I brought a hundred business cards with me and I ran out on the second day at around 3:00PM.  I learned that some vendors didn't leave them out to save cards which also forces the shopper to ask for one. That's an option but I left mine out. I had beautiful business cards and I wanted people stopping by to take one.  You never know who might pick one up--boutique/store owners looking for wholesale vendors, someone looking for a gift and bought something on your etsy shop, or even someone who wanted to review your work on their blog.  Just be sure to bring enough. There were a few people who asked for one when I ran out and those were potential customers that I could have lost out on. So if you run out of business cards, try to get their email address and send them an email right after the event.

LESSON #7  Be prepared to invest energy and engage in conversation.

I'm naturally an introvert.  I find it hard making conversation with people I don't know. On top of that, I'm highly sensitive to energy.  Being around so many people's energy and a busy environment drains me.  I learned after my first fair (Artists & Fleas) that I needed to conserve my energy or I wouldn't be able to last a day.  Also, give yourself a body scan every few hours and ask yourself: how are you feeling? Are you hungry? Go eat something. Do you need a bathroom break? Are you thirsty?  Do you need to walk around?  It's okay to take time for yourself.  It'll be worth it in the end.  Just don't ignore people who stop by your booth.  Greeting someone doesn't take too much energy but you don't need to engage in conversation with everyone.  If they really like your product, they would buy it regardless if you converse with them or not.

LESSON #8  Visit other booths and make connections with other makers.
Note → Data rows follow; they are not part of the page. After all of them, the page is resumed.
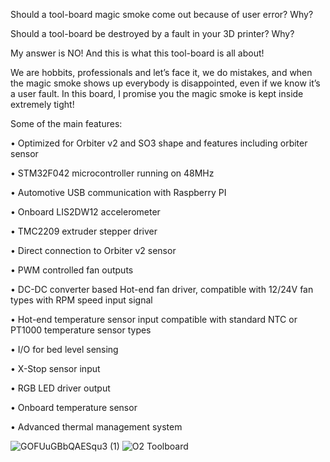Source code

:Should a tool-board magic smoke come out because of user error? Why?

Should a tool-board be destroyed by a fault in your 3D printer? Why?

My answer is NO! And this is what this tool-board is all about! 

We are hobbits, professionals and let’s face it, we do mistakes, and when the magic smoke shows up everybody is disappointed, even if we know it’s a user fault. In this board, I promise you the magic smoke is kept inside extremely tight!

Some of the main features:

•	Optimized for Orbiter v2 and SO3 shape and features including orbiter sensor

•	STM32F042 microcontroller running on 48MHz

•	Automotive USB communication with Raspberry PI

•	Onboard LIS2DW12 accelerometer

•	TMC2209 extruder stepper driver

•	Direct connection to Orbiter v2 sensor

•	PWM controlled fan outputs

•	DC-DC converter based Hot-end fan driver, compatible with 12/24V fan types with RPM speed input signal

•	Hot-end temperature sensor input compatible with standard NTC or PT1000 temperature sensor types

•	I/O for bed level sensing

•	X-Stop sensor input

•	RGB LED driver output

•	Onboard temperature sensor

•	Advanced thermal management system

![GOFUuGBbQAESqu3 (1)](https://github.com/RobertLorincz/Orbiter-Toolboards/assets/155807093/dade04c1-24d7-42c6-b53e-0af00b4c9632)
![O2 Toolboard](https://github.com/RobertLorincz/Orbiter-Toolboards/assets/155807093/bae87aaa-77b8-4d3f-bb00-9480982e8eb0)


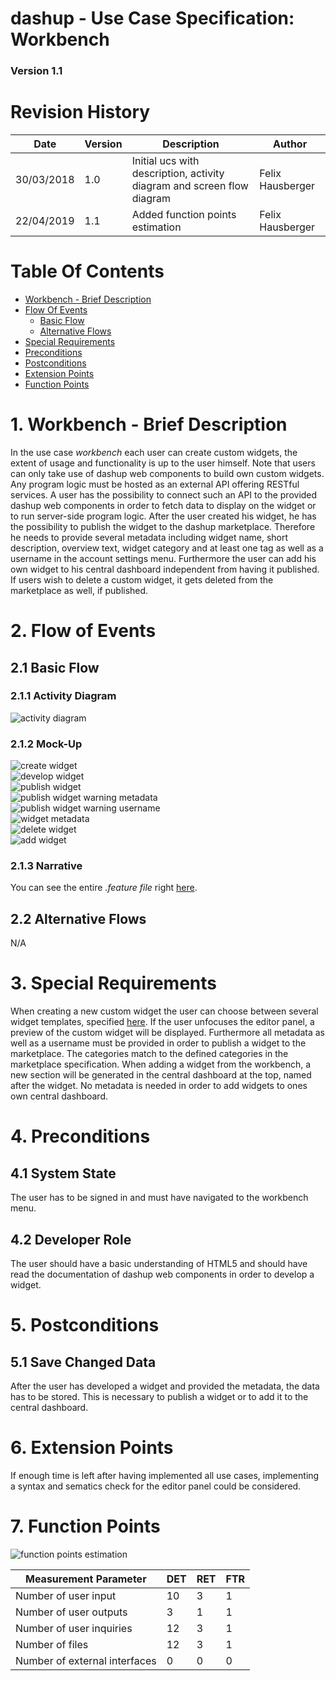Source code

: dashup - Use Case Specification: Workbench
============================================
### Version 1.1

# Revision History

| Date       | Version | Description                                                            | Author           |
|------------|---------|------------------------------------------------------------------------|------------------|
| 30/03/2018 | 1.0     | Initial ucs with description, activity diagram and screen flow diagram | Felix Hausberger |
| 22/04/2019 | 1.1     | Added function points estimation                                       | Felix Hausberger |

# Table Of Contents

- [Workbench - Brief Description](#1-workbench---brief-description) 
- [Flow Of Events](#2-flow-of-events)
    - [Basic Flow](#21-basic-flow)
    - [Alternative Flows](#22-alternative-flows)
- [Special Requirements](#3-special-requirements)
- [Preconditions](#4-preconditions)
- [Postconditions](#5-postconditions) 
- [Extension Points](#6-extension-points)
- [Function Points](#7-function-points)

# 1. Workbench - Brief Description
In the use case _workbench_ each user can create custom widgets, the extent of usage and functionality is up to the user 
himself. Note that users can only take use of dashup web components to build own custom widgets. Any program logic must 
be hosted as an external API offering RESTful services. A user has the possibility to connect such an API to the 
provided dashup web components in order to fetch data to display on the widget or to run server-side program logic. 
After the user created his widget, he has the possibility to publish the widget to the dashup marketplace. Therefore he 
needs to provide several metadata including widget name, short description, overview text, widget category and at least 
one tag as well as a username in the account settings menu. Furthermore the user can add his own widget to his central 
dashboard independent from having it published. If users wish to delete a custom widget, it gets deleted from the 
marketplace as well, if published.

# 2. Flow of Events

## 2.1 Basic Flow

### 2.1.1 Activity Diagram

<img src="./activity_diagrams/workbench.png" alt="activity diagram" />

### 2.1.2 Mock-Up

<img src="./mockups/create_widget.png" alt="create widget" />
<br />
<img src="./mockups/develop_widget.png" alt="develop widget" />
<br />
<img src="./mockups/publish_widget.png" alt="publish widget" />
<br />
<img src="./mockups/publish_widget_warning_metadata.png" alt="publish widget warning metadata" />
<br />
<img src="./mockups/publish_widget_warning_username.png" alt="publish widget warning username" />
<br />
<img src="./mockups/widget_metadata.png" alt="widget metadata" />
<br />
<img src="./mockups/delete_widget.png" alt="delete widget" />
<br />
<img src="./mockups/add_widget.png" alt="add widget" />
<br />

### 2.1.3 Narrative
You can see the entire _.feature file_ right <a href="./narratives/workbench.feature">here</a>.

## 2.2 Alternative Flows
N/A

# 3. Special Requirements
When creating a new custom widget the user can choose between several widget templates, specified 
<a href="/docs/specifications/ucs/widgets/templates">here</a>. If the user unfocuses the editor panel, a preview of the 
custom widget will be displayed. Furthermore all metadata as well as a username must be provided in order to publish a 
widget to the marketplace. The categories match to the defined categories in the marketplace specification. When adding 
a widget from the workbench, a new section will be generated in the central dashboard at the top, named after the 
widget. No metadata is needed in order to add widgets to ones own central dashboard.

# 4. Preconditions

## 4.1 System State
The user has to be signed in and must have navigated to the workbench menu.

## 4.2 Developer Role
The user should have a basic understanding of HTML5 and should have read the documentation of dashup web components in 
order to develop a widget.

# 5. Postconditions

## 5.1 Save Changed Data
After the user has developed a widget and provided the metadata, the data has to be stored. This is necessary to publish 
a widget or to add it to the central dashboard. 

# 6. Extension Points
If enough time is left after having implemented all use cases, implementing a syntax and sematics check for the editor 
panel could be considered.

# 7. Function Points

<img src="./function_points/workbench.png" alt="function points estimation" />
<br />

| Measurement Parameter         | DET | RET | FTR |
|-------------------------------|-----|-----|-----|
| Number of user input          | 10  | 3   | 1   |
| Number of user outputs        | 3   | 1   | 1   |
| Number of user inquiries      | 12  | 3   | 1   |
| Number of files               | 12  | 3   | 1   |
| Number of external interfaces | 0   | 0   | 0   |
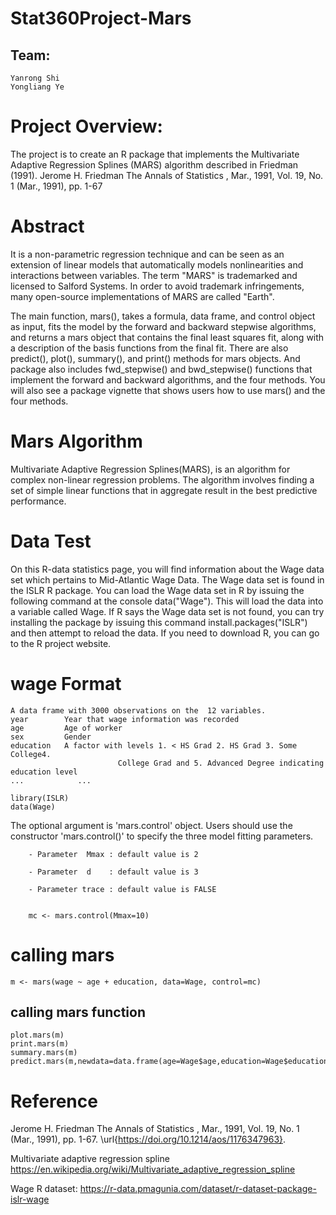 # Stat360Project-Mars
## Team:
	Yanrong Shi
	Yongliang Ye
# Project Overview:
The project is to create an R package that implements the Multivariate Adaptive Regression Splines (MARS) algorithm described in Friedman (1991).
	Jerome H. Friedman
	The Annals of Statistics , Mar., 1991, Vol. 19, No. 1 (Mar., 1991), pp. 1-67
# Abstract
It is a non-parametric regression technique and can be seen as an extension of linear models that automatically models nonlinearities and interactions between variables. The term "MARS" is trademarked and licensed to Salford Systems. In order to avoid trademark infringements, many open-source implementations of MARS are called "Earth".

The main function, mars(), takes a formula, data frame, and control object as input, fits the model by the forward and backward stepwise algorithms, and returns a mars object that contains the final least squares fit, along with a description of the basis functions from the final fit. 
There are also predict(), plot(), summary(), and print() methods for mars objects. And package also includes fwd_stepwise() and bwd_stepwise() functions that implement the forward and backward algorithms, and the four methods. 
You will also see a package vignette that shows users how to use mars() and the four methods. 
# Mars Algorithm
Multivariate Adaptive Regression Splines(MARS), is an algorithm for complex non-linear regression problems. The algorithm involves finding a set of simple linear functions that in aggregate result in the best predictive performance.
# Data Test
On this R-data statistics page, you will find information about the Wage data set which pertains to Mid-Atlantic Wage Data. The Wage data set is found in the ISLR R package. You can load the Wage data set in R by issuing the following command at the console data("Wage"). This will load the data into a variable called Wage. If R says the Wage data set is not found, you can try installing the package by issuing this command install.packages("ISLR") and then attempt to reload the data. If you need to download R, you can go to the R project website. 
# wage Format
	A data frame with 3000 observations on the  12 variables.
	year        Year that wage information was recorded
	age         Age of worker
	sex         Gender
	education   A factor with levels 1. < HS Grad 2. HS Grad 3. Some College4.
							College Grad and 5. Advanced Degree indicating education level
	...            ...
	
	library(ISLR)
	data(Wage)
	
The optional argument is 'mars.control' object. Users should use the constructor 'mars.control()' to specify the three model fitting parameters.

		- Parameter  Mmax : default value is 2
	
		- Parameter  d    : default value is 3
		
		- Parameter trace : default value is FALSE
		
	
		mc <- mars.control(Mmax=10)
# calling mars
	m <- mars(wage ~ age + education, data=Wage, control=mc)

## calling mars function
	plot.mars(m)
	print.mars(m)
	summary.mars(m)
	predict.mars(m,newdata=data.frame(age=Wage$age,education=Wage$education))

# Reference
Jerome H. Friedman The Annals of Statistics , Mar., 1991, Vol. 19, No. 1 (Mar., 1991), pp. 1-67. \url{https://doi.org/10.1214/aos/1176347963}.

Multivariate adaptive regression spline https://en.wikipedia.org/wiki/Multivariate_adaptive_regression_spline

Wage R dataset:
https://r-data.pmagunia.com/dataset/r-dataset-package-islr-wage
I wish I did this during the fair.  There were so many amazing makers at this event and I hardly talked to any of them.  I was so focused on staying at my booth and connecting with people who stopped by...that I didn't make time to make connections of my own with other makers.  We're all part of the same community and we shouldn't see each other as competition.  Many ceramicists whom I follow on Instagram were at this event and it would have been the perfect opportunity to meet the makers behind the work.  Besides, it's fun conversing with people who understand the trials and tribulations of the process.  So get out behind your table and go talk to some people!

LESSON #9  Bring snacks, coffee, lots of water, and paper towels.

Having a booth mate is awesome because you can ask them to take care of your side while you go on a bathroom break or get some food.  But constantly leaving your booth is just an inconvenience for your booth mate.  So be sure to have lots of little snacks (trail mix, granola bars, etc.) on hand when you get hungry.  Also, bring lots of water. I mean...A LOT.  You'd be surprised at how much water you drink during a hot day.  Renegade ran out of water on BOTH days...and it wasn't pretty.  Thankfully, I brought juice, coffee, and a 32oz refillable water bottle.

LESSON #10  Display Signs.

I made a bunch of cute little spoons to use for coffee, salt, or spices.  Many people were attracted to these colorful little guys but didn't know what they were for.  Once I added a little sign saying "Spoons for Coffee, Sugar, and Spice," people ended up buying them. What may be obvious to us, might not be to others. So if you're selling something that could have multiple functions, adding a sign could clarify things for the shopper.  Another note on signs, having a social media sign works wonders! I added a Instagram sign with my username and hashtag and I immediately noticed a gain in followers.  It's a great way to connect with the people buying your work too!

Would love to hear if this has helped you out in any way and good luck to those participating in any upcoming fairs!